The case $\;\mathbf{n=0}\;$ is trivial: $\;S^0=\{-1,1\}\subseteq \mathbb R^1$, and the points $\;e_1=1, \;\varepsilon^1=-1\;$ are affine independent since $\;e_1-\varepsilon^1=2\neq 0$. [Little Note: in accordance with what we will say below, $e_1$ should be written $e_1^1$.]

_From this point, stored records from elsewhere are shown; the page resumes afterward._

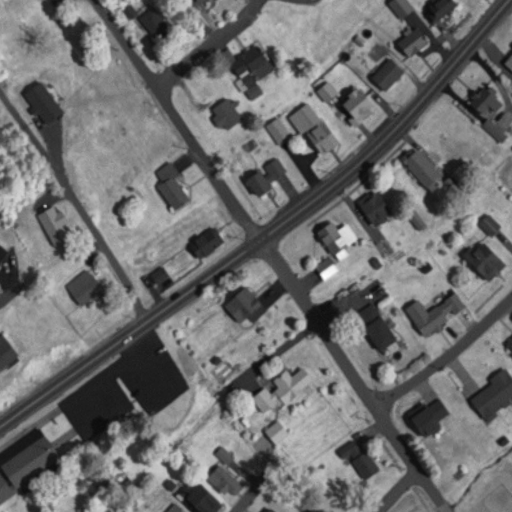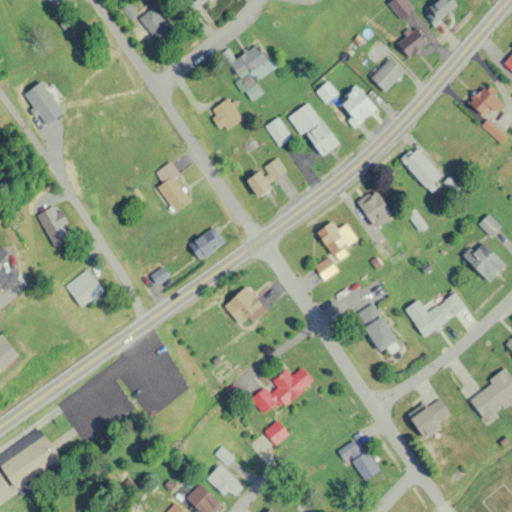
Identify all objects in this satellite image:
building: (198, 2)
building: (400, 7)
building: (152, 24)
building: (411, 43)
road: (212, 44)
building: (508, 61)
building: (251, 63)
building: (386, 74)
building: (326, 91)
building: (484, 101)
building: (356, 106)
building: (225, 114)
building: (313, 129)
building: (278, 130)
building: (420, 168)
building: (265, 176)
building: (170, 186)
building: (375, 210)
building: (53, 225)
building: (489, 225)
road: (83, 234)
road: (276, 237)
building: (335, 237)
building: (206, 242)
building: (2, 252)
road: (264, 260)
building: (483, 261)
building: (325, 268)
building: (156, 272)
building: (82, 288)
road: (3, 295)
building: (243, 306)
building: (433, 313)
building: (375, 327)
building: (509, 342)
building: (5, 352)
road: (447, 354)
building: (279, 391)
building: (493, 395)
building: (428, 417)
building: (275, 433)
building: (357, 458)
building: (31, 464)
building: (223, 481)
building: (4, 490)
road: (400, 493)
road: (256, 498)
road: (279, 498)
building: (201, 499)
building: (174, 508)
building: (269, 510)
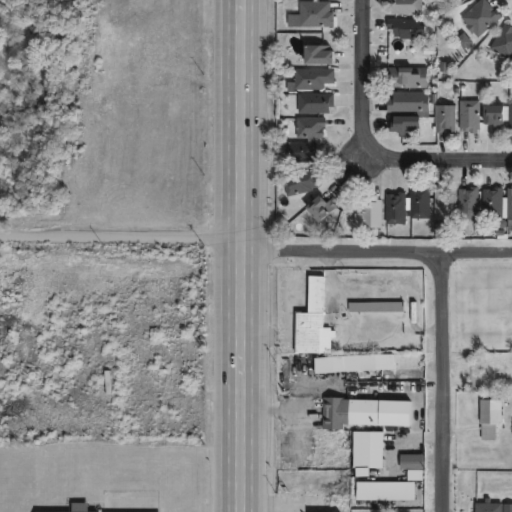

Step $\;\mathbf{n\to n+1}.\;$ Suppose that there exist $n+2$ affine independent points in $S^n\subseteq \mathbb R^{n+1}$. And we suppose that these points are
$$ e_1^{n+1},\;\ldots,e_{n+1}^{n+1},\;\varepsilon^{n+1} $$
where the family $\;(e_1^{n+1},\ldots,e_{n+1}^{n+1})\;$ is the standard basis of $\;\mathbb R^{n+1}\;\;$[the upper index reminds us of this]. This means that the vectors
$$ e_1^{n+1}-\varepsilon^{n+1},\;\ldots, e_{n+1}^{n+1}-\varepsilon^{n+1} $$
are linearly independent. Consider then the following points in $S^{n+1}\subseteq\mathbb R^{n+2}=\mathbb R^{n+1}\times \mathbb R$:
$$ e_1^{n+2},\;\ldots, e_{n+1}^{n+2}, \;e_{n+2}^{n+2}, \;\varepsilon^{n+2}:=(\varepsilon^{n+1},0), $$
and prove that they are affine independent. Indeed, if
$$ \lambda_1(e_1^{n+2}-\varepsilon^{n+2})+\;\ldots+\lambda_{n+1}(e_{n+1}^{n+2}-\varepsilon^{n+2})+\lambda_{n+2}(e_{n+2}^{n+2}-\varepsilon^{n+2})=0, \tag{*} $$
by taking the standard scalar product by $e_{n+2}^{n+2}$, we obtain
\begin{align} \Big(\lambda_1(e_1^{n+2}&-\varepsilon^{n+2})+\;\ldots+\lambda_{n+1}(e_{n+1}^{n+2}-\varepsilon^{n+2})+\lambda_{n+2}(e_{n+2}^{n+2}-\varepsilon^{n+2})\;\Big|\;e_{n+2}^{n+2}\Big)=\\[1.5ex] &=\sum_{k=1}^{n+1}\Big(\lambda_k(e_k^{n+2}-(\varepsilon^{n+1},0))\;\Big|\;e_{n+2}^{n+2}\Big)+\Big(\lambda_{n+2}(e_{n+2}^{n+2}-(\varepsilon^{n+1},0))\;\Big|\;e_{n+2}^{n+2}\Big)=\\[1.5ex] &= \sum_{k=1}^{n+1} \;0 + \lambda_{n+2}\Big(e_{n+2}^{n+2}\;\Big|\;e_{n+2}^{n+2}\Big)-\Big((\varepsilon^{n+1},0)\;\Big|\;e_{n+2}^{n+2}\Big)=\lambda_{n+2}=0 \end{align}
because $e_k^{n+2}$ for $k=1,\;\ldots n+1$, and $\;(\varepsilon^{n+1},0)\;$ are all orthogonal to $\;e_{n+2}^{n+2}$.
The (*) then gives
\begin{align} &\hskip3ex\lambda_1(e_1^{n+2}-\varepsilon^{n+2})+\;\ldots+\lambda_{n+1}(e_{n+1}^{n+2}-\varepsilon^{n+2})=\\[1.5ex] &=\lambda_1\big((e_1^{n+1},0)-(\varepsilon^{n+1},0)\big)+\ldots+ \lambda_{n+1}\big((e_{n+1}^{n+1},0)-(\varepsilon^{n+1},0)\big)=0 \end{align}
which implies
$$ \lambda_1\big(e_1^{n+1}-\varepsilon^{n+1}\big)+\ldots+\lambda_{n+1}\big(e_{n+1}^{n+1}-\varepsilon^{n+1}\big)=0 $$
and this, for the inductive hypothesis, gives $\lambda_1=\ldots=\lambda_{n+1}=0$.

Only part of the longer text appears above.